Red Supplants Green as the New Black

April 22nd, 2008
Author Robert Roy Britt

» Red Supplants Green as the New Black

Or: Toward a Post-Earth-Day World

You know something’s up when Al Sharpton and Pat Robertson agree on something.

With Al and Pat all cozy on a couch, agreeing in a new TV ad (funded by the other Al’s wecansolveit.org) that we need to take better care of this planet, one can imagine a post-Earth Day world in which the day serves not as a plea to make change but a celebration of what was changed, a time in the future when the thinking that embodies Earth Day becomes part of the collective human consciousness, as accepted as the fact that the Earth is round and humans are the product of evolution. Ahem.

The post-Earth Day world is certainly a ways off. But we have to get there. If our grandchildren don’t celebrate its irrelevance, then they will be wallowing in our failures (or as Ted Turner suggested, they’ll be eating each other).

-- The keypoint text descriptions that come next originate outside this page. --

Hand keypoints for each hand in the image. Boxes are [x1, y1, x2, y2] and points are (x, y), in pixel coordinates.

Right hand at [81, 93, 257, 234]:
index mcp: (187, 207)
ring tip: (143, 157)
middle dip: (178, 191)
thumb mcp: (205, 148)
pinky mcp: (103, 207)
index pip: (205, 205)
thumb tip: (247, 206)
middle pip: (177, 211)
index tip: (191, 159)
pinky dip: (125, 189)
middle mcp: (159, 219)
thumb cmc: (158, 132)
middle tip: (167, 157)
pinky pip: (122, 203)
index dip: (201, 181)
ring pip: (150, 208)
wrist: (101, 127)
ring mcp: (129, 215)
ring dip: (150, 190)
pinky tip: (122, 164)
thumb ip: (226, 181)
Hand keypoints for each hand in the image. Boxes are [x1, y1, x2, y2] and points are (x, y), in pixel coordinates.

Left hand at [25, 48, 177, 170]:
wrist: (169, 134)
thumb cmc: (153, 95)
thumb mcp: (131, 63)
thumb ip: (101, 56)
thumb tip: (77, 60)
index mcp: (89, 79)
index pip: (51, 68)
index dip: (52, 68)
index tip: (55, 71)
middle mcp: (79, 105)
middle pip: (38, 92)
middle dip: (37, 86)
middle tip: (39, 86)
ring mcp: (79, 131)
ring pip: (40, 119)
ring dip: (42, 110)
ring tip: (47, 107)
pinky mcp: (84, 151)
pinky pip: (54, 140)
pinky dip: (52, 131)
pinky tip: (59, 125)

The challenge remains great. While green has become the new black, red is raining on the parade. A really brief history:

Earth Day, started in 1970, was a fringe event for decades. Even in 2005, it was struggling to find relevance. By last year, its popularity boosted by Al Gore and the IPCC pronouncements, Earth Day went mainstream, at least in terms of the public catching up with its calls for action. Corporations were furiously applying a green sheen to their images and online media rolled out new green web sites (to milk the advertising dollars) faster than you can say “do Pat Robertson and Al Sharpton really agree on something?”

Dueling Logos: Everyone is green today …

Yet all fads fade, and frankly a lot of people are tired of hearing about how they’re supposed to change their lives to save the planet at a time when their pocketbooks are being severely pinched and there’s even talk of food shortages in the United States (see yesterday’s blog and today’s NY Times story).

Green thinking risks being supplanted by the red ink of the economy (gas and oil prices hit new highs again today while housing sales and prices declined further) and also by another black: coal. Burning coal is about the worst thing we can do for the environment, because it burns very dirty. Yet with other energy sources getting hard to come by (today, we learn that nuclear power may not be the answer), coal is experiencing a resurgence, especially in China (which has sought help from California on emissions). As a species, we’re clinging to coal like neanderthals to their clubs, and if the global economy doesn’t improve, neither will the thinking.

So an Earth Day message to the future: Here’s hoping you grandkids can retire the day as one having fulfilled its purpose.

[An aside: Most reporters and editors will tell you they hate "birthday card" stories, the puff pieces written in advance to "fill a hole" in the newspaper or, for a web site, garner some traffic — on Mother's Day, Thanksgiving or Earth Day. However, try to find a news site today that hasn't jumped on the bandwagon in a significant way. I like USA Today's no-fanfare approach though, calling this coverage what it is on their catchall page titled "Marking Earth Day." Watch late today as web sites begin to drop green like a hot rock in favor of all the red (and, of course, the election).]